# What the task requires:
Print out each entry without alteration, and keep the pictures out.
═════ Entries shown ═════
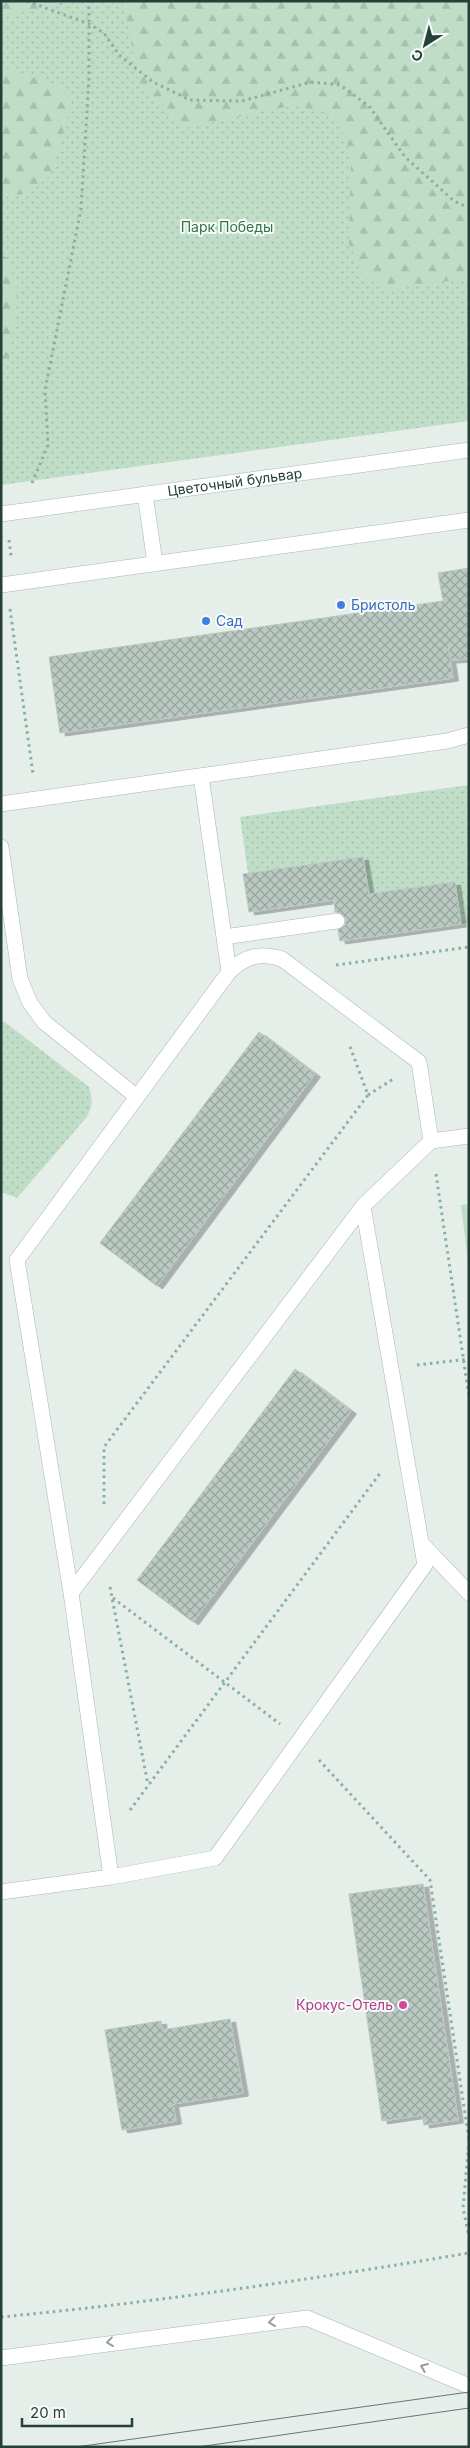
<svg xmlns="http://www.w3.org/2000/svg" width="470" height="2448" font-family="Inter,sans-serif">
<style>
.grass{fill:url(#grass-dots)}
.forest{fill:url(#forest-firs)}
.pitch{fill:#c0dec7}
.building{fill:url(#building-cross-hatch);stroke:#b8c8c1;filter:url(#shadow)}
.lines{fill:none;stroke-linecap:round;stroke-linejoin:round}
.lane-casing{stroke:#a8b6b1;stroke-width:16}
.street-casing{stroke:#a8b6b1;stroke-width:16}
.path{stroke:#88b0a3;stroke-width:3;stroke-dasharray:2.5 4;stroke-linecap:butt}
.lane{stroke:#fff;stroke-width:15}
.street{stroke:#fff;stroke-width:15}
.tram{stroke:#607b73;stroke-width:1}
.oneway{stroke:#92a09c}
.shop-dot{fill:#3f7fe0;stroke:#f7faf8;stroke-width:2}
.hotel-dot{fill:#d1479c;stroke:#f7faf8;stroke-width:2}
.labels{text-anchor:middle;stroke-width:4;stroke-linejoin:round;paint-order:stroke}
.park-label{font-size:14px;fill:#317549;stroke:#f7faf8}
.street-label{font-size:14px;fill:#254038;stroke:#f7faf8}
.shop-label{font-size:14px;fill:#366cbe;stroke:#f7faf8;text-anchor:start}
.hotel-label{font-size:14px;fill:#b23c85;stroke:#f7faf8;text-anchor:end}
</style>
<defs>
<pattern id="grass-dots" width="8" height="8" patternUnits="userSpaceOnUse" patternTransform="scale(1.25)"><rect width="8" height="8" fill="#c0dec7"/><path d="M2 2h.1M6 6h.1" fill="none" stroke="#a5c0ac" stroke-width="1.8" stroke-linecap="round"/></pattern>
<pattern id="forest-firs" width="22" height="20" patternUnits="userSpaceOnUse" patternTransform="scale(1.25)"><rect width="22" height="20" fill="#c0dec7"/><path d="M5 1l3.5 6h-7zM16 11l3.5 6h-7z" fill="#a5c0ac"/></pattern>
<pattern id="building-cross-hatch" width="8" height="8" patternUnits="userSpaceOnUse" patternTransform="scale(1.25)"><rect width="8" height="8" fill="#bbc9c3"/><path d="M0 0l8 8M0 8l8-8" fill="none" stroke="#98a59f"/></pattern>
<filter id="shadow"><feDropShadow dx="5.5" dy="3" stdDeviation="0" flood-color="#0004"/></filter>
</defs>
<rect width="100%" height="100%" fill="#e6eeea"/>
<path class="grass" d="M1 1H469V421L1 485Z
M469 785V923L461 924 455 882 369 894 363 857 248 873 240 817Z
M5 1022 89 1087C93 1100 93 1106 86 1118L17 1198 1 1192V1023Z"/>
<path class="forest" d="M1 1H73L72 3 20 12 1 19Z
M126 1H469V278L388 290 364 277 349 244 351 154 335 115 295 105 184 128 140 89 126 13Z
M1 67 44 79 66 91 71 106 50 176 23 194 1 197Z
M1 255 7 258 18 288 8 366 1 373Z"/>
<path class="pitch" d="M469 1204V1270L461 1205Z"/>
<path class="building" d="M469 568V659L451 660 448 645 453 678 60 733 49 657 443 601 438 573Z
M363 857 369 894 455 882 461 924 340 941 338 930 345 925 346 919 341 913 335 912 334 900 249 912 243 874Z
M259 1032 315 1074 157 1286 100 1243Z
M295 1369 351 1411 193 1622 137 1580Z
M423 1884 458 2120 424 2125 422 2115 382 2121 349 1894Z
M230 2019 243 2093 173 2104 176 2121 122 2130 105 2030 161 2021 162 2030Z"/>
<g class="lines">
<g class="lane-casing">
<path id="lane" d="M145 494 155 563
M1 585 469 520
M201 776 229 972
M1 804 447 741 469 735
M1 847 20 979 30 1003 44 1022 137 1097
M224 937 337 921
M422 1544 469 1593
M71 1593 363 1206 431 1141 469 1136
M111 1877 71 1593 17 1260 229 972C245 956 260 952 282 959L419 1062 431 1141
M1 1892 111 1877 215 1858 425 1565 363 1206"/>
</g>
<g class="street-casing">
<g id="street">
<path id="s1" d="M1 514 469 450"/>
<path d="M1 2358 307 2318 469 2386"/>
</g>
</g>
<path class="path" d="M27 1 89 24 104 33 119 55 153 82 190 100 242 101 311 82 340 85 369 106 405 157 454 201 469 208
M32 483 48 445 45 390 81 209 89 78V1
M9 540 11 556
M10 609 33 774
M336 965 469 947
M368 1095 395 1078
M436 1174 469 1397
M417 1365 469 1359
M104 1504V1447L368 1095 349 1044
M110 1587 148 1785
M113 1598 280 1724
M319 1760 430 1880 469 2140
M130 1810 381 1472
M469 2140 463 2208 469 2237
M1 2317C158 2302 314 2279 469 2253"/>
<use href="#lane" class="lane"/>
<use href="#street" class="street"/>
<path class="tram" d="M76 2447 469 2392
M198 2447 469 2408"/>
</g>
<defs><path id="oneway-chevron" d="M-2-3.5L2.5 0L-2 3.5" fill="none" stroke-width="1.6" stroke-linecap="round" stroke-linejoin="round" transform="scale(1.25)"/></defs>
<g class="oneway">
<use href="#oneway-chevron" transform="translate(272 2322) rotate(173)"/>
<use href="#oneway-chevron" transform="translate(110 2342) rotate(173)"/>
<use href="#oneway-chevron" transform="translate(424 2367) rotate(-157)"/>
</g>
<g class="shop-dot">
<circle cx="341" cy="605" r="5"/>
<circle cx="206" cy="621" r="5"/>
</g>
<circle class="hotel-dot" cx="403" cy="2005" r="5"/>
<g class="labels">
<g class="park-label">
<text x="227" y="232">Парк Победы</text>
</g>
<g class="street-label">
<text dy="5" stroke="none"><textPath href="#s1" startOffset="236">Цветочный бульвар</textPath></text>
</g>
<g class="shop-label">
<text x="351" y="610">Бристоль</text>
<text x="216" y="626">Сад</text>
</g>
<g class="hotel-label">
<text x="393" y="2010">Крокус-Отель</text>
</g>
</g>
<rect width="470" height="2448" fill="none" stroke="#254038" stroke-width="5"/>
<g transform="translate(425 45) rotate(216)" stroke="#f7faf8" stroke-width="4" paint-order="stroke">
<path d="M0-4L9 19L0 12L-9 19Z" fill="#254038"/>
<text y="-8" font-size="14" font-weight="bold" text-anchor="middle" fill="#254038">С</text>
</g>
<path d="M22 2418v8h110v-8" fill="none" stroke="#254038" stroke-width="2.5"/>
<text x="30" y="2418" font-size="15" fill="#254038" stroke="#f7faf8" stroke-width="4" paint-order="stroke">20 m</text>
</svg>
═════
# Task answer:
<svg xmlns="http://www.w3.org/2000/svg" width="470" height="2448" font-family="Inter,sans-serif">
<style>
.grass{fill:url(#grass-dots)}
.forest{fill:url(#forest-firs)}
.pitch{fill:#c0dec7}
.building{fill:url(#building-cross-hatch);stroke:#b8c8c1;filter:url(#shadow)}
.lines{fill:none;stroke-linecap:round;stroke-linejoin:round}
.lane-casing{stroke:#a8b6b1;stroke-width:16}
.street-casing{stroke:#a8b6b1;stroke-width:16}
.path{stroke:#88b0a3;stroke-width:3;stroke-dasharray:2.5 4;stroke-linecap:butt}
.lane{stroke:#fff;stroke-width:15}
.street{stroke:#fff;stroke-width:15}
.tram{stroke:#607b73;stroke-width:1}
.oneway{stroke:#92a09c}
.shop-dot{fill:#3f7fe0;stroke:#f7faf8;stroke-width:2}
.hotel-dot{fill:#d1479c;stroke:#f7faf8;stroke-width:2}
.labels{text-anchor:middle;stroke-width:4;stroke-linejoin:round;paint-order:stroke}
.park-label{font-size:14px;fill:#317549;stroke:#f7faf8}
.street-label{font-size:14px;fill:#254038;stroke:#f7faf8}
.shop-label{font-size:14px;fill:#366cbe;stroke:#f7faf8;text-anchor:start}
.hotel-label{font-size:14px;fill:#b23c85;stroke:#f7faf8;text-anchor:end}
</style>
<defs>
<pattern id="grass-dots" width="8" height="8" patternUnits="userSpaceOnUse" patternTransform="scale(1.25)"><rect width="8" height="8" fill="#c0dec7"/><path d="M2 2h.1M6 6h.1" fill="none" stroke="#a5c0ac" stroke-width="1.8" stroke-linecap="round"/></pattern>
<pattern id="forest-firs" width="22" height="20" patternUnits="userSpaceOnUse" patternTransform="scale(1.25)"><rect width="22" height="20" fill="#c0dec7"/><path d="M5 1l3.5 6h-7zM16 11l3.5 6h-7z" fill="#a5c0ac"/></pattern>
<pattern id="building-cross-hatch" width="8" height="8" patternUnits="userSpaceOnUse" patternTransform="scale(1.25)"><rect width="8" height="8" fill="#bbc9c3"/><path d="M0 0l8 8M0 8l8-8" fill="none" stroke="#98a59f"/></pattern>
<filter id="shadow"><feDropShadow dx="5.5" dy="3" stdDeviation="0" flood-color="#0004"/></filter>
</defs>
<rect width="100%" height="100%" fill="#e6eeea"/>
<path class="grass" d="M1 1H469V421L1 485Z
M469 785V923L461 924 455 882 369 894 363 857 248 873 240 817Z
M5 1022 89 1087C93 1100 93 1106 86 1118L17 1198 1 1192V1023Z"/>
<path class="forest" d="M1 1H73L72 3 20 12 1 19Z
M126 1H469V278L388 290 364 277 349 244 351 154 335 115 295 105 184 128 140 89 126 13Z
M1 67 44 79 66 91 71 106 50 176 23 194 1 197Z
M1 255 7 258 18 288 8 366 1 373Z"/>
<path class="pitch" d="M469 1204V1270L461 1205Z"/>
<path class="building" d="M469 568V659L451 660 448 645 453 678 60 733 49 657 443 601 438 573Z
M363 857 369 894 455 882 461 924 340 941 338 930 345 925 346 919 341 913 335 912 334 900 249 912 243 874Z
M259 1032 315 1074 157 1286 100 1243Z
M295 1369 351 1411 193 1622 137 1580Z
M423 1884 458 2120 424 2125 422 2115 382 2121 349 1894Z
M230 2019 243 2093 173 2104 176 2121 122 2130 105 2030 161 2021 162 2030Z"/>
<g class="lines">
<g class="lane-casing">
<path id="lane" d="M145 494 155 563
M1 585 469 520
M201 776 229 972
M1 804 447 741 469 735
M1 847 20 979 30 1003 44 1022 137 1097
M224 937 337 921
M422 1544 469 1593
M71 1593 363 1206 431 1141 469 1136
M111 1877 71 1593 17 1260 229 972C245 956 260 952 282 959L419 1062 431 1141
M1 1892 111 1877 215 1858 425 1565 363 1206"/>
</g>
<g class="street-casing">
<g id="street">
<path id="s1" d="M1 514 469 450"/>
<path d="M1 2358 307 2318 469 2386"/>
</g>
</g>
<path class="path" d="M27 1 89 24 104 33 119 55 153 82 190 100 242 101 311 82 340 85 369 106 405 157 454 201 469 208
M32 483 48 445 45 390 81 209 89 78V1
M9 540 11 556
M10 609 33 774
M336 965 469 947
M368 1095 395 1078
M436 1174 469 1397
M417 1365 469 1359
M104 1504V1447L368 1095 349 1044
M110 1587 148 1785
M113 1598 280 1724
M319 1760 430 1880 469 2140
M130 1810 381 1472
M469 2140 463 2208 469 2237
M1 2317C158 2302 314 2279 469 2253"/>
<use href="#lane" class="lane"/>
<use href="#street" class="street"/>
<path class="tram" d="M76 2447 469 2392
M198 2447 469 2408"/>
</g>
<defs><path id="oneway-chevron" d="M-2-3.5L2.5 0L-2 3.5" fill="none" stroke-width="1.6" stroke-linecap="round" stroke-linejoin="round" transform="scale(1.25)"/></defs>
<g class="oneway">
<use href="#oneway-chevron" transform="translate(272 2322) rotate(173)"/>
<use href="#oneway-chevron" transform="translate(110 2342) rotate(173)"/>
<use href="#oneway-chevron" transform="translate(424 2367) rotate(-157)"/>
</g>
<g class="shop-dot">
<circle cx="341" cy="605" r="5"/>
<circle cx="206" cy="621" r="5"/>
</g>
<circle class="hotel-dot" cx="403" cy="2005" r="5"/>
<g class="labels">
<g class="park-label">
<text x="227" y="232">Парк Победы</text>
</g>
<g class="street-label">
<text dy="5" stroke="none"><textPath href="#s1" startOffset="236">Цветочный бульвар</textPath></text>
</g>
<g class="shop-label">
<text x="351" y="610">Бристоль</text>
<text x="216" y="626">Сад</text>
</g>
<g class="hotel-label">
<text x="393" y="2010">Крокус-Отель</text>
</g>
</g>
<rect width="470" height="2448" fill="none" stroke="#254038" stroke-width="5"/>
<g transform="translate(425 45) rotate(216)" stroke="#f7faf8" stroke-width="4" paint-order="stroke">
<path d="M0-4L9 19L0 12L-9 19Z" fill="#254038"/>
<text y="-8" font-size="14" font-weight="bold" text-anchor="middle" fill="#254038">С</text>
</g>
<path d="M22 2418v8h110v-8" fill="none" stroke="#254038" stroke-width="2.5"/>
<text x="30" y="2418" font-size="15" fill="#254038" stroke="#f7faf8" stroke-width="4" paint-order="stroke">20 m</text>
</svg>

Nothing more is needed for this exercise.